Par ces motifs, la Cour des assurances sociales prononce :
I. Le recours est admis.
II. La décision rendue le 27 mars 2015 par l'Office de l'assurance-invalidité pour le canton de Vaud est annulée, la cause étant renvoyée à cet Office pour complément d'instruction dans le sens des considérants puis nouvelle décision.
III. L'Office de l'assurance-invalidité pour le canton de Vaud versera à B.________ la somme de 2'500 fr. (deux mille cinq cent francs) à titre de dépens.
IV. Les frais d'arrêt, par 400 fr. (quatre cent francs), sont mis à la charge de l'Office de l'assurance-invalidité pour le canton de Vaud.

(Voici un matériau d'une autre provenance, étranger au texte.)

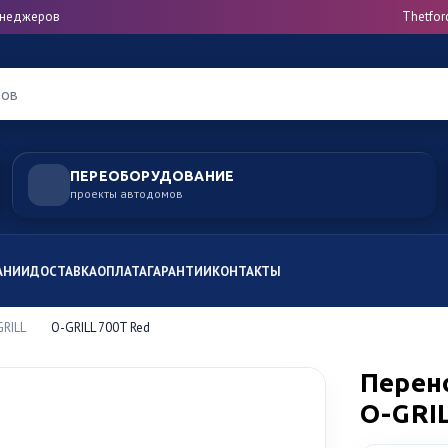
менеджеров
Thetfor
ров
ПЕРЕОБОРУДОВАНИЕ
проекты автодомов
АНИИ
ДОСТАВКА
ОПЛАТА
ГАРАНТИИ
КОНТАКТЫ
GRILL
O-GRILL 700T Red
Перен
O-GRIL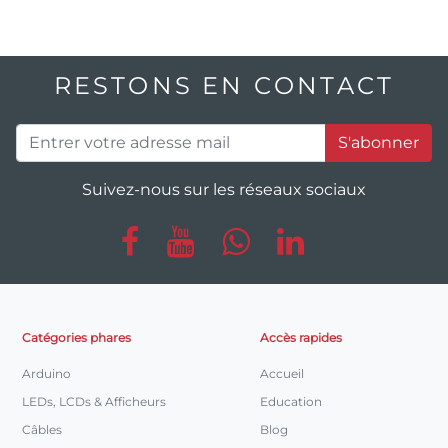
RESTONS EN CONTACT
S'abonner
Suivez-nous sur les réseaux sociaux
Catégories phares
Accès rapides
Arduino
Accueil
LEDs, LCDs & Afficheurs
Education
Câbles
Blog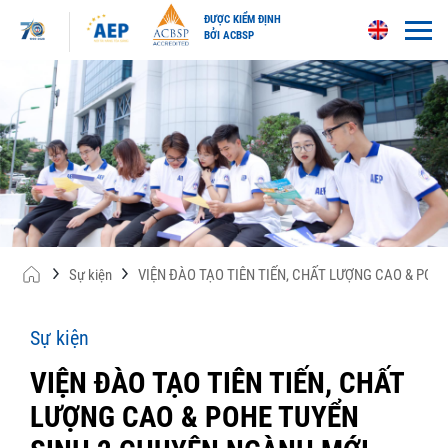
ĐƯỢC KIỂM ĐỊNH
BỞI ACBSP
Skip
to
content
Sự kiện
VIỆN ĐÀO TẠO TIÊN TIẾN, CHẤT LƯỢNG CAO & POH
Sự kiện
VIỆN ĐÀO TẠO TIÊN TIẾN, CHẤT
LƯỢNG CAO & POHE TUYỂN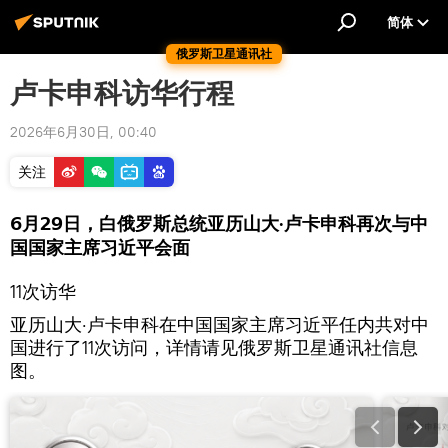
简体
俄罗斯卫星通讯社
卢卡申科访华行程
2026年6月30日, 00:40
关注
6月29日，白俄罗斯总统亚历山大·卢卡申科再次与中
国国家主席习近平会面
11次访华
亚历山大·卢卡申科在中国国家主席习近平任内共对中
国进行了11次访问，详情请见俄罗斯卫星通讯社信息
图。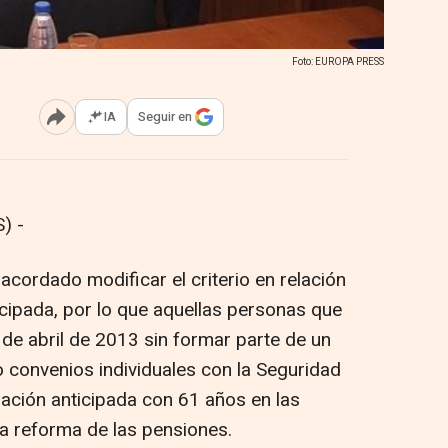
Foto: EUROPA PRESS
IA
Seguir en
Abrir opciones para compartir
) -
 acordado modificar el criterio en relación
ticipada, por lo que aquellas personas que
 de abril de 2013 sin formar parte de un
 convenios individuales con la Seguridad
lación anticipada con 61 años en las
ma reforma de las pensiones.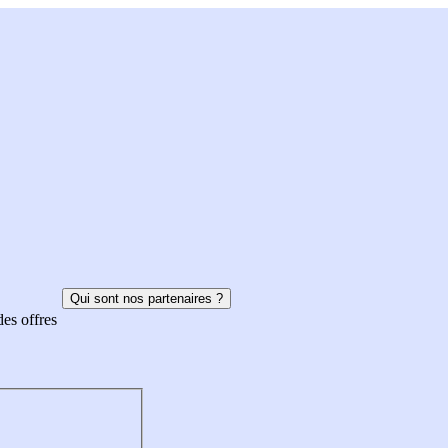
Qui sont nos partenaires ?
des offres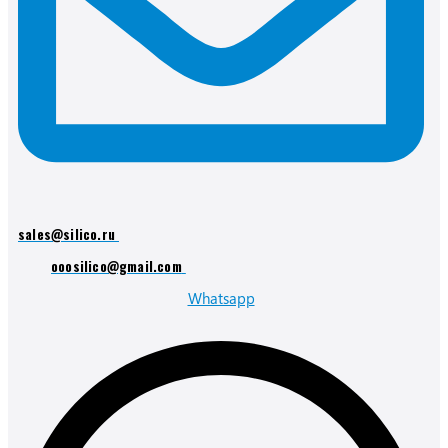
sales@silico.ru
ooosilico@gmail.com
Whatsapp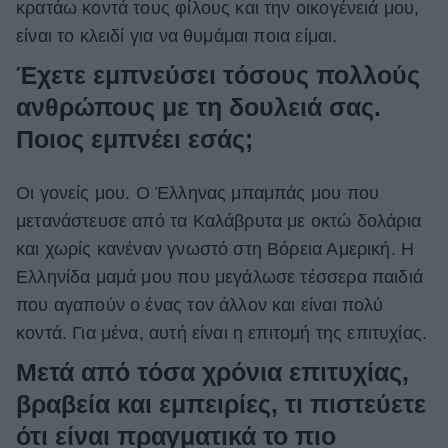
κρατάω κοντά τους φίλους και την οικογένειά μου,
είναι το κλειδί για να θυμάμαι ποια είμαι.
Έχετε εμπνεύσει τόσους πολλούς
ανθρώπους με τη δουλειά σας.
Ποιος εμπνέει εσάς;
Οι γονείς μου. Ο Έλληνας μπαμπάς μου που
μετανάστευσε από τα Καλάβρυτα με οκτώ δολάρια
και χωρίς κανέναν γνωστό στη Βόρεια Αμερική. Η
Ελληνίδα μαμά μου που μεγάλωσε τέσσερα παιδιά
που αγαπούν ο ένας τον άλλον και είναι πολύ
κοντά. Για μένα, αυτή είναι η επιτομή της επιτυχίας.
Μετά από τόσα χρόνια επιτυχίας,
βραβεία και εμπειρίες, τι πιστεύετε
ότι είναι πραγματικά το πιο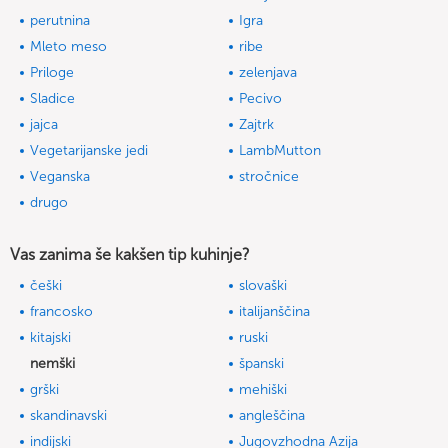
perutnina
Igra
Mleto meso
ribe
Priloge
zelenjava
Sladice
Pecivo
jajca
Zajtrk
Vegetarijanske jedi
LambMutton
Veganska
stročnice
drugo
Vas zanima še kakšen tip kuhinje?
češki
slovaški
francosko
italijanščina
kitajski
ruski
nemški
španski
grški
mehiški
skandinavski
angleščina
indijski
Jugovzhodna Azija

La présidente : La greffière :
Du
L'arrêt qui précède, dont la rédaction a été approuvée à huis clos, est notifié à :
Office fédéral des assurances sociales, à Berne,
par l'envoi de photocopies.
Le présent arrêt peut faire l'objet d'un recours en matière de droit public devant le Tribunal fédéral au sens des art. 82 ss LTF (loi du 17 juin 2005 sur le Tribunal fédéral ; RS 173.110), cas échéant d'un recours constitutionnel subsidiaire au sens des art. 113 ss LTF. Ces recours doivent être déposés devant le Tribunal fédéral (Schweizerhofquai 6, 6004 Lucerne) dans les trente jours qui suivent la présente notification (art. 100 al. 1 LTF).